Abstract
Water-current MHK turbines are receiving a growing interest in many parts of the world with available hydrokinetic resources. Because of potentially reasonable investment and maintenance costs, reliability, and environmental friendliness, this technology is considered worthy of research investment. Furthermore, small-scale MHK energy from river or tidal currents can be a solution for power supply in remote areas. However, little is known about the potential effects of MHK device operation in coastal embayments, estuaries, or rivers, or of the cumulative impacts of these devices on aquatic ecosystems over years or decades of operation. This lack of knowledge affects the actions of regulatory agencies, the opinions of stakeholder groups, and the commitment of energy project developers and investors. For example, the power generating capacity of water-current MHK turbines will depend on the turbine type, number, and current flow velocities, among other factors. In other words, each MHK-device array’s footprint and performance will depend on the type of turbines and the characteristics of the local system.
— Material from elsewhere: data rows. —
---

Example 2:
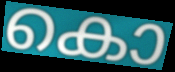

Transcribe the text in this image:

കൊ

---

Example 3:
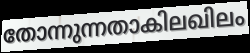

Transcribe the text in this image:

തോന്നുന്നതാകിലഖിലം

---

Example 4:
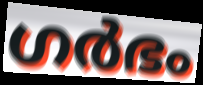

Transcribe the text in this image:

ഗർഭം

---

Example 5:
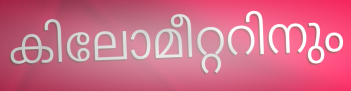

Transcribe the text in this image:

കിലോമീറ്ററിനും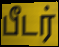
பீடர்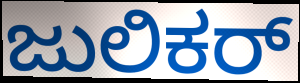
ಜುಲಿಕರ್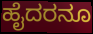
ಹೈದರನೂ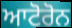
ਆਟੋਰੋਨ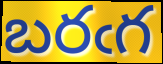
బరఁగ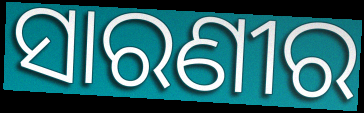
ସାରଣୀର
There is an urgent need for practical, accessible tools and peer-reviewed publications to help industry and regulators evaluate environmental impacts and mitigation measures and to establish best siting and design practices.
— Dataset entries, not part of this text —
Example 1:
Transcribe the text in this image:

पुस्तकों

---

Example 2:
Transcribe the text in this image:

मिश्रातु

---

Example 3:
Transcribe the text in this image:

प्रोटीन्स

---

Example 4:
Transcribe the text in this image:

This study focuses on the initial development of a hydrodynamic model of Cobscook Bay, ME. This is the first deployment location of the Ocean Renewable Power Company (ORPC) TidGenTM units. One unit is currently deployed with 4 more to follow in the coming years. Potential changes to the physical environment imposed by operation of a five-MHK turbine array are evaluated using the modeling platform SNL-EFDC (James et al., 2011; James et al., 2012; James et al., 2006a; James et al., 2010a; James et al., 2010b; James et al., 2006b). Model results with and without an MHK array were compared to facilitate an understanding of how this small 5-MHK turbine array might alter the Cobscook Bay environment. These simulations can assist cost-effective planning before proceeding to detailed siting, engineering designs, and deployment of devices.